Take a walk with me, down memory lane. I have spent the last two days opening boxes from my childhood and reliving events that have been locked in an attic for ten years. My parents brought the beginnings of my life to me, and I now get to share those with my children.
There were the necklaces that I had for forever, with the brightly colored heart beads. I never knew where I got them, and I almost never wore them, but they had been in my life for as long as I could remember.
There were the Japanese memorabilia that had been given to me by our exchange students when I was still in elementary school.
There were the yearbooks that meant so little to me, except that my friends had signed them.
There were the trophies I had won for coloring, for 4-H, for tennis, and the multitude of ribbons that rewarded every try I made in my younger years.
There were Easter decorations, some that I had made, and some that had been made for me. It will be wonderful to share those with my children.

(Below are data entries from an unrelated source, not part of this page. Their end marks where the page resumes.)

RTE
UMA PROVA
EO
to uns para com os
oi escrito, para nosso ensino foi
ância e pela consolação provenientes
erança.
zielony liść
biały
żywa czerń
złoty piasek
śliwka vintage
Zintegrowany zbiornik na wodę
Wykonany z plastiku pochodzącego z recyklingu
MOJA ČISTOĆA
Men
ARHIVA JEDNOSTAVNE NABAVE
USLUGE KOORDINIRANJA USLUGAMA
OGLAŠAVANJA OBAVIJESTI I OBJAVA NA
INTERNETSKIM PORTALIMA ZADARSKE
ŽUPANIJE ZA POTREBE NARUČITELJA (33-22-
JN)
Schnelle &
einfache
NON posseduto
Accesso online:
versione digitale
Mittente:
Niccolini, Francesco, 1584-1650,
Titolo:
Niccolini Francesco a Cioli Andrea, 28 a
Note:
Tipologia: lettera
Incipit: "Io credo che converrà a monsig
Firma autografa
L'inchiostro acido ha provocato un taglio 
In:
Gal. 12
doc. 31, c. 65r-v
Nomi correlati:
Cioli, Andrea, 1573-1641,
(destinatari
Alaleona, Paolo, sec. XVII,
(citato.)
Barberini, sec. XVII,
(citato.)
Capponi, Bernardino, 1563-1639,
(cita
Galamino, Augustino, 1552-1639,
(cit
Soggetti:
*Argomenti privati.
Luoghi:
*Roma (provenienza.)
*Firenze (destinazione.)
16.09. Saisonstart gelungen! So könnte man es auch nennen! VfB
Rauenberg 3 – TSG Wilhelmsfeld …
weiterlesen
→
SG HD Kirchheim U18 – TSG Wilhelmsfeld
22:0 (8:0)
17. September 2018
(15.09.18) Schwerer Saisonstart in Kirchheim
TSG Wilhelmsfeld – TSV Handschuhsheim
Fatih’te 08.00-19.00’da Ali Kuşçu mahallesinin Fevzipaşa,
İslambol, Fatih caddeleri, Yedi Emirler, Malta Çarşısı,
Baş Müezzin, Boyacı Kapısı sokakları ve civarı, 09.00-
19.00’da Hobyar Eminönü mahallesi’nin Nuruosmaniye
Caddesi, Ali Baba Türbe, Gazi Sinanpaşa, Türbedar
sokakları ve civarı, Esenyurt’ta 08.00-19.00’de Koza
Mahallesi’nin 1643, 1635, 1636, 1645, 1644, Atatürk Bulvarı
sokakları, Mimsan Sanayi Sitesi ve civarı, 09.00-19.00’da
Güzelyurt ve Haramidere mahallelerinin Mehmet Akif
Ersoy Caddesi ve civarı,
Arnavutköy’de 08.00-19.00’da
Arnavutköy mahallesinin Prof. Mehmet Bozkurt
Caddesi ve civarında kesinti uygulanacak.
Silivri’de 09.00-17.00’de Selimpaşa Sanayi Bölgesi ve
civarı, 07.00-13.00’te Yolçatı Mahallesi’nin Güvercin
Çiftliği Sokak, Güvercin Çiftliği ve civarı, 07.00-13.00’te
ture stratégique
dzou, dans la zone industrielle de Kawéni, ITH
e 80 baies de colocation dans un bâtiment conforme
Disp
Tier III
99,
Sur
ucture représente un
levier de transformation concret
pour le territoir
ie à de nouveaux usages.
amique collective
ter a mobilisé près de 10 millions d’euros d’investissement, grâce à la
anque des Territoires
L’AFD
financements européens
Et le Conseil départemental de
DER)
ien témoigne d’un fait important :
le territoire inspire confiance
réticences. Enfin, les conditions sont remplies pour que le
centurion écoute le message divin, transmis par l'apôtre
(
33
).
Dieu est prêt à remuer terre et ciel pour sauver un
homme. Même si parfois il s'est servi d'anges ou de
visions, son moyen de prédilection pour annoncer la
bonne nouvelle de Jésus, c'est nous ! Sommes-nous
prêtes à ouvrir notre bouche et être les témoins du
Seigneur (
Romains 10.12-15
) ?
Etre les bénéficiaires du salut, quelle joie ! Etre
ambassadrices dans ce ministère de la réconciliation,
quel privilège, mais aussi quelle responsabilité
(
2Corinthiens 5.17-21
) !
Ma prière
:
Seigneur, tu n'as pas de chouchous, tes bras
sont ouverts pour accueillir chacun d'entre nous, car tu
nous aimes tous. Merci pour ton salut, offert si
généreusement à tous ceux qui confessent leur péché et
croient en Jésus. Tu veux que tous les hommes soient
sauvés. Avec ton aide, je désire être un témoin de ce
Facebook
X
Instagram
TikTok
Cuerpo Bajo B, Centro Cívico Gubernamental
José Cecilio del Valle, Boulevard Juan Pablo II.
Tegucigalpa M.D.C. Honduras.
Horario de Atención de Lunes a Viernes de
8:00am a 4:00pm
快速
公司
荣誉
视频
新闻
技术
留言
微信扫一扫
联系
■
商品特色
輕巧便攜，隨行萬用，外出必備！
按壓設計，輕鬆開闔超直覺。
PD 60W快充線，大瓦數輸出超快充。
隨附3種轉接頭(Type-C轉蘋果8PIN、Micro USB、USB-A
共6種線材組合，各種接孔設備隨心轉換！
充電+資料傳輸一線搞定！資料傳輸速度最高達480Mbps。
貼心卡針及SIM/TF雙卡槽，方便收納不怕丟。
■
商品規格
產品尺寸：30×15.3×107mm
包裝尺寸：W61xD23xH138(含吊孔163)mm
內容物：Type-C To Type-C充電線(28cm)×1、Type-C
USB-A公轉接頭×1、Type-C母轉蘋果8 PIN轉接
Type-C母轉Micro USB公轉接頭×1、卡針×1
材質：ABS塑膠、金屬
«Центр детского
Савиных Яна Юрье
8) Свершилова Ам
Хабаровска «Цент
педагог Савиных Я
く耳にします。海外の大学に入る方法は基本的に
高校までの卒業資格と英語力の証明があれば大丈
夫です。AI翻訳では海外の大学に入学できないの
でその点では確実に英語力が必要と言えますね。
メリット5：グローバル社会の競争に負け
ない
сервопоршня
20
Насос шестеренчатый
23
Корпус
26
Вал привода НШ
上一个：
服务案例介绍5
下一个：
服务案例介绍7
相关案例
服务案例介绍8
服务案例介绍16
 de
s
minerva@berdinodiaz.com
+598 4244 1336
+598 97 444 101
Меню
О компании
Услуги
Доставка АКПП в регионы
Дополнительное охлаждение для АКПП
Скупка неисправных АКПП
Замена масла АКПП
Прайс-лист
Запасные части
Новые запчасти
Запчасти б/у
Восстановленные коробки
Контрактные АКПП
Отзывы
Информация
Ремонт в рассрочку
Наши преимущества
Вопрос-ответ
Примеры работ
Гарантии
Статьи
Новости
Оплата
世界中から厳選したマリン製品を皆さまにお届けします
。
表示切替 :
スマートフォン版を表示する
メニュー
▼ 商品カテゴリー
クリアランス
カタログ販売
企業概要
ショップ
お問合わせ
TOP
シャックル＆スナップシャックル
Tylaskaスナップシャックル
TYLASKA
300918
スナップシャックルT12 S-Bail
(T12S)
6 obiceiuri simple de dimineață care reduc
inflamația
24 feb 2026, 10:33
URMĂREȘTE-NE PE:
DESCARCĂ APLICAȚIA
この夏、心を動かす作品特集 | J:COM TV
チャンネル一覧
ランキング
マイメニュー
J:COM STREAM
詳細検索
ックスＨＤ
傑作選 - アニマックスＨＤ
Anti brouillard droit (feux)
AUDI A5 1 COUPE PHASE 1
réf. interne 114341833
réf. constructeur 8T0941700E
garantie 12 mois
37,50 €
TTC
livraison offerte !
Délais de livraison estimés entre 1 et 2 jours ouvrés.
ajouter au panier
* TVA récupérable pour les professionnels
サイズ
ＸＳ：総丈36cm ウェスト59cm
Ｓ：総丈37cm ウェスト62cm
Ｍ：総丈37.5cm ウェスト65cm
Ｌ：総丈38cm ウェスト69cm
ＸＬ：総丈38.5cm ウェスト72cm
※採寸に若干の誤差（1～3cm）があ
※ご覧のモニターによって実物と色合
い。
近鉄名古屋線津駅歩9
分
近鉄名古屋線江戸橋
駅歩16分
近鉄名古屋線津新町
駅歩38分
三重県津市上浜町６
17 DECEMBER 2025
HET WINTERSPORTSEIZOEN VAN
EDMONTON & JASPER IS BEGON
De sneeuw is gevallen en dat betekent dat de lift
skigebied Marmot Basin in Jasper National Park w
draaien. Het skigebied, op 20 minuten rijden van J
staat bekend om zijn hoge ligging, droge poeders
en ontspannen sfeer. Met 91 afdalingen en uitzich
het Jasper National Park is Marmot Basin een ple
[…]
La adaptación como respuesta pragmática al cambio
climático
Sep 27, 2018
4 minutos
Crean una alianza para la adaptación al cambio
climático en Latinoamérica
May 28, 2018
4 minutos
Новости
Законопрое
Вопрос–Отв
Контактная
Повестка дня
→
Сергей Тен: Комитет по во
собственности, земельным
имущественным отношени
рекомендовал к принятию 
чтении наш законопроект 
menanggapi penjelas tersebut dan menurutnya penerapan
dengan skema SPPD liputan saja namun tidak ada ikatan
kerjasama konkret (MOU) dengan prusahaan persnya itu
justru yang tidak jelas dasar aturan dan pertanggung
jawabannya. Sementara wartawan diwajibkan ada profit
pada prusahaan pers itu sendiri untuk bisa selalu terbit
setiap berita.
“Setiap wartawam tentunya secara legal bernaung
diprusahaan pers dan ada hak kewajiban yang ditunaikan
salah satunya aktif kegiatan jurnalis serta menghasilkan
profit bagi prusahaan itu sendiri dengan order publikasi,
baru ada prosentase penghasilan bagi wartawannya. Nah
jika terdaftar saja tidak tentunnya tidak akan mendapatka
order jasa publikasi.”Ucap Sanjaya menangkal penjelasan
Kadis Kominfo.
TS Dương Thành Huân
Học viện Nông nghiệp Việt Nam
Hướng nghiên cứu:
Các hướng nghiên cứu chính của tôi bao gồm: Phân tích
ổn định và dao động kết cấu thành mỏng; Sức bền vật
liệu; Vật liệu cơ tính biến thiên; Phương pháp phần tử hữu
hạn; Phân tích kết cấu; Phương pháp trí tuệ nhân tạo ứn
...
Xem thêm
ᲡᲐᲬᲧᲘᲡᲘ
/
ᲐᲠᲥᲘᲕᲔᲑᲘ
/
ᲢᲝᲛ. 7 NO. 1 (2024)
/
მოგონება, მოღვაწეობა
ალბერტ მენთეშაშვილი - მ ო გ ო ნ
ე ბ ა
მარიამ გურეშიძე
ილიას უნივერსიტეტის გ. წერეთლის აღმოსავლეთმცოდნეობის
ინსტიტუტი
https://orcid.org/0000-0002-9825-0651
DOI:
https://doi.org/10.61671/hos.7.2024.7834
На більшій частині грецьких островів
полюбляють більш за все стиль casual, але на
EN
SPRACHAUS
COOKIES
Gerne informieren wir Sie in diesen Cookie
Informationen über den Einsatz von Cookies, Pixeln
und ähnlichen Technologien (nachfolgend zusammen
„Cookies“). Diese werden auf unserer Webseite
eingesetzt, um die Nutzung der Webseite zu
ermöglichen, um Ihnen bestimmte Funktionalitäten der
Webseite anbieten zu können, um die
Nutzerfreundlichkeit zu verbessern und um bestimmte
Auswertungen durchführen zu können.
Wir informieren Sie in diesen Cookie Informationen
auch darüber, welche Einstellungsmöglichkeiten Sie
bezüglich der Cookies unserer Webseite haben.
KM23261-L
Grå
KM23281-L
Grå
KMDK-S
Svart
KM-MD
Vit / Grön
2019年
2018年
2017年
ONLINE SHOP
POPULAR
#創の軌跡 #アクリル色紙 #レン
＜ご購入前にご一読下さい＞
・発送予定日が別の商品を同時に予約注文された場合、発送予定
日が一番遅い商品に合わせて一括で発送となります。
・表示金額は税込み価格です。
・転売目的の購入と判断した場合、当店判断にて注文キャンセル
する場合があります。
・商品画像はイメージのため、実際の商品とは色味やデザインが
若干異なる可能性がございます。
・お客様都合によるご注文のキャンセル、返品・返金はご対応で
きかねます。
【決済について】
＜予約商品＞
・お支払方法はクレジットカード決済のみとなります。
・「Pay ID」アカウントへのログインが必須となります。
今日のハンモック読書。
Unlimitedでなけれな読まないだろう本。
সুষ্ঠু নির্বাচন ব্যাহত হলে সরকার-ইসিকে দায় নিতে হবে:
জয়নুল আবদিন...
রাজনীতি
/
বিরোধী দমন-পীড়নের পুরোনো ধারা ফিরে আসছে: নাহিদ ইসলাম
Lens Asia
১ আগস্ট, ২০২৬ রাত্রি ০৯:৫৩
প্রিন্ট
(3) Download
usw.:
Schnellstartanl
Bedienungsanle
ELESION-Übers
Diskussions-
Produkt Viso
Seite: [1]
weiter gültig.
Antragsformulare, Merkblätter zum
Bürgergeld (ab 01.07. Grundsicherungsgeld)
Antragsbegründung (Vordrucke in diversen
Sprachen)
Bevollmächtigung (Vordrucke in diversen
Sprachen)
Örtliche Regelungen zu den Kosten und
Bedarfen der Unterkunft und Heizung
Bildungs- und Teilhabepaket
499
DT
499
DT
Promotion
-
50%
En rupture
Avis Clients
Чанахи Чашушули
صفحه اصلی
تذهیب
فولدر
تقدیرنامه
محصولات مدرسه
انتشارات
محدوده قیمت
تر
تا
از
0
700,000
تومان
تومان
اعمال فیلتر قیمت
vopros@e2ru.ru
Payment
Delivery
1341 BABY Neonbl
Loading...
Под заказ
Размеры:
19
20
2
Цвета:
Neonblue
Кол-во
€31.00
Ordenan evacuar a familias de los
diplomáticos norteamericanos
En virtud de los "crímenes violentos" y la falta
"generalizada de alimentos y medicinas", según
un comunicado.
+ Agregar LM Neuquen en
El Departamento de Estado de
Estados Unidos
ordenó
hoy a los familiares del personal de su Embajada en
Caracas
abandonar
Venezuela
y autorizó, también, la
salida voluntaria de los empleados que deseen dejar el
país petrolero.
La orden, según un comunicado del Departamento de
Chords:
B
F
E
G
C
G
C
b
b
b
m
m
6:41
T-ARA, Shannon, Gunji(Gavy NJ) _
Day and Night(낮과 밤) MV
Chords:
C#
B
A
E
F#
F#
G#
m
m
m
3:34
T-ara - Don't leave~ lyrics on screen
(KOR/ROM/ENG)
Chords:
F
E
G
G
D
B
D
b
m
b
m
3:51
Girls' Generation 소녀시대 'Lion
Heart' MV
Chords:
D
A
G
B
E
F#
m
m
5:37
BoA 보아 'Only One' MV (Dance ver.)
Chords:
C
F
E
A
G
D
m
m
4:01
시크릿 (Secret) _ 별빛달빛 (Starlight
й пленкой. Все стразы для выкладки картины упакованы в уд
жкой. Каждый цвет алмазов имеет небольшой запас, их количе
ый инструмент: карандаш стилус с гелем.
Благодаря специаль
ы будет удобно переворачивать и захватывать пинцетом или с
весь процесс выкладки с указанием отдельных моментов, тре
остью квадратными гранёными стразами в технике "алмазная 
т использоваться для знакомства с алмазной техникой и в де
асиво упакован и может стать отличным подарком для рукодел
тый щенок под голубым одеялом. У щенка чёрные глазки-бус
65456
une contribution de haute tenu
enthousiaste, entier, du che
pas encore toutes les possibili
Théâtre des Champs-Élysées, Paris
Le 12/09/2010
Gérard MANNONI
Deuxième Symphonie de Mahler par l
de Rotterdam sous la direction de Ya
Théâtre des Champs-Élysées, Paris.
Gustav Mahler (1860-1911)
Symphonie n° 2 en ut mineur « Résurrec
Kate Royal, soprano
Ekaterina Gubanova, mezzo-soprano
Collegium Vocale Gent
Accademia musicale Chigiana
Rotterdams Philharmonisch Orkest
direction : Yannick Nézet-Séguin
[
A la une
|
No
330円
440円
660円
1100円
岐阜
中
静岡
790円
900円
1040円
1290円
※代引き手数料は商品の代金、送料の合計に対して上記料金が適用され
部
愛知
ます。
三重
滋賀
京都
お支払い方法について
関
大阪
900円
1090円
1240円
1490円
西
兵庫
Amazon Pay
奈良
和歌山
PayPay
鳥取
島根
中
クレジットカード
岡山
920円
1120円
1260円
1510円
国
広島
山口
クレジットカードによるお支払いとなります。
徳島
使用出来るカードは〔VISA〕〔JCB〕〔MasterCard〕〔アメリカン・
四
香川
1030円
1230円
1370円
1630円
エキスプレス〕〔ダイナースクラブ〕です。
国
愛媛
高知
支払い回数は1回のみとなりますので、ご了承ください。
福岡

There were my Chevron cars, which now decorate my kitchen and bring a bit of whimsical personality to an otherwise very serious room.
There were books. Ah, the books. I have spent hours upon hours in those books. I have the Little House series, and the Ann of Green Gables series, and huge books of children's stories. I got to introduce the Schprid to a pop-up version of The Little Engine That Could, tonight. It was her very first pop-up book.
It's funny how my past is now becoming my future, and my children's futures, and possibly their childrens' futures. It's funny how, with my childhood treasures, this life I live has become more my own. It's funny how practicality told me to throw away the things I was never going to use again, but that sentimentality made me keep the broken ceramic Easter chick that my Mom painted for me when I was six and the banner my parents made for the soccer team I was never really a part of. It's funny that with a few dusty old boxes, I suddenly feel like I have more to offer and a wealth of experiences from which to draw. It's funny how much silly little things mean to me and help to create the woman that I am.
1 comment:
Wow, did you mom clean out your room?
Unfortunately for me, I have lost a few of those memory boxes, but I will see something now and then that reminds me of one or the other, like at Girls' Camp when they had rolled paper beads like we did at Elementary School, and my mom actually wore...and got mega compliments on!
Today's WV fits your post: wawers! Like major WOW and I'm in AWE!